What to work on =>
[1] In the Spark shuffling post, list every operation that the post names as a narrow transformation.
[2] Reproduce everything in the Spark shuffling post from "That bothered me." down to "with Spark day-to-day.".

--- start of Given passage ---

Getting Back Up to Speed on Spark Shuffling

A few weeks back I was in an interview and got asked about Spark shuffling. I’ve been working at a higher stack level for a few years now — cloud architecture, platform engineering, AI/ML infra — and while the fundamentals are all still in there, the smooth recall that comes from daily use had faded. I knew the concepts. I couldn’t walk through them cleanly under pressure.

That bothered me.

So I built a runnable demo — a Databricks Asset Bundle with five groups of notebooks that actually execute, produce real output, and let you watch the Spark UI while things happen. All data is synthetic and generated at runtime. The repo is spark-shuffle-demo-diag and it covers shuffle fundamentals, join strategies, skew and salting, observability, and Photon. This post is the companion writeup: what I was refreshing, why it matters, and what’s genuinely new since I last worked with Spark day-to-day.

Some context on where I was coming from: I spent years in the weeds of Spark and Hadoop at a large rideshare company, building and operating a custom PaaS that ran Spark workloads at scale. At that layer you get deep into scheduler internals, executor memory models, shuffle file management, and the plumbing that most people never see. Coming back after five years, the fundamentals are unchanged — it’s still the same shuffle problem — but the ecosystem around it has gotten meaningfully better.

The core problem: why shuffles are expensive

Apache Spark processes data across a cluster by breaking work into tasks that run in parallel on partitions. Most transformations are narrow — each output partition depends on exactly one input partition, so tasks work independently and nothing crosses the network. filter, select, map, withColumn are all narrow.

Shuffles happen when that independence breaks. The moment you need every record with the same key on the same machine — for a groupBy, a join, a distinct — Spark has to redistribute data across the cluster. That’s a wide transformation.

--- end of Given passage ---
--- start of Data supplied ---

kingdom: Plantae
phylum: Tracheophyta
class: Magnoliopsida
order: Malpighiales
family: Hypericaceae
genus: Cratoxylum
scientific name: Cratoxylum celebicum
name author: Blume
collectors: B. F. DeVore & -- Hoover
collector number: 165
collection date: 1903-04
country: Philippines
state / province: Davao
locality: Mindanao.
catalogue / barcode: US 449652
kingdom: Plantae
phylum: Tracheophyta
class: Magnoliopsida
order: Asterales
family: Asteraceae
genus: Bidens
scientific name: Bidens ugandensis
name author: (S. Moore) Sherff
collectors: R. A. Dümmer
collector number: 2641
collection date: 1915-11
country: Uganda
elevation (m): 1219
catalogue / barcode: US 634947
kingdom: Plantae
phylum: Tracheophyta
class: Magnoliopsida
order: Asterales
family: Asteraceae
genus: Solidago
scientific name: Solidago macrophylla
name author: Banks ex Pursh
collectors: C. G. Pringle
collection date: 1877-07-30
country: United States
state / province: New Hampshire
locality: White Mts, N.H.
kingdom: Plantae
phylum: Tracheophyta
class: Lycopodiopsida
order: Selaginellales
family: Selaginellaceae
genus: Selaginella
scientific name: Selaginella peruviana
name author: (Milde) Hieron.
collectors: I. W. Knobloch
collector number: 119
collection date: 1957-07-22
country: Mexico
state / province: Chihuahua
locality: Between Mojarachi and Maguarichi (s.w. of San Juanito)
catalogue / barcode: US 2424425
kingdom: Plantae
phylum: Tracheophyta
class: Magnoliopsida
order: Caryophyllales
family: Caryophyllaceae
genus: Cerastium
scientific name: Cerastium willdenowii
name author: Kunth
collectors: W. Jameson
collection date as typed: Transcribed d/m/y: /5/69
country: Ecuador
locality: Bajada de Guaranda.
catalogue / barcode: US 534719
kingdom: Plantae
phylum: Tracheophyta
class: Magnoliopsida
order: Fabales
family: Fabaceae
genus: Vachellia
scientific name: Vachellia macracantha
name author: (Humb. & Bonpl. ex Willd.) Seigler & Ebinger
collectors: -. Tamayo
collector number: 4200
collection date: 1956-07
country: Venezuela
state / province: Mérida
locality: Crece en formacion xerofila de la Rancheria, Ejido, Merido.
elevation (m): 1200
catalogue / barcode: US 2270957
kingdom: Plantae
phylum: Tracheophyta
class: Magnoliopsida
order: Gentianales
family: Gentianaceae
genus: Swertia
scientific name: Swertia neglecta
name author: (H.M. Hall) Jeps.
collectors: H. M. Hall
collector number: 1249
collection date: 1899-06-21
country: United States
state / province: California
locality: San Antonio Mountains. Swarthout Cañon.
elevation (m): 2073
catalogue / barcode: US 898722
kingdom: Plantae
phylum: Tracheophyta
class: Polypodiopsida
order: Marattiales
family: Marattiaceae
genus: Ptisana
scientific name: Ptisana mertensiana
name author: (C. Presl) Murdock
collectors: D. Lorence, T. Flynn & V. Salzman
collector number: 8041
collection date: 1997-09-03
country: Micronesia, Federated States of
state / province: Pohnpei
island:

--- end of Data supplied ---

Task answers =>
[1]
- filter
- select
- map
- withColumn

[2]
That bothered me.

So I built a runnable demo — a Databricks Asset Bundle with five groups of notebooks that actually execute, produce real output, and let you watch the Spark UI while things happen. All data is synthetic and generated at runtime. The repo is spark-shuffle-demo-diag and it covers shuffle fundamentals, join strategies, skew and salting, observability, and Photon. This post is the companion writeup: what I was refreshing, why it matters, and what’s genuinely new since I last worked with Spark day-to-day.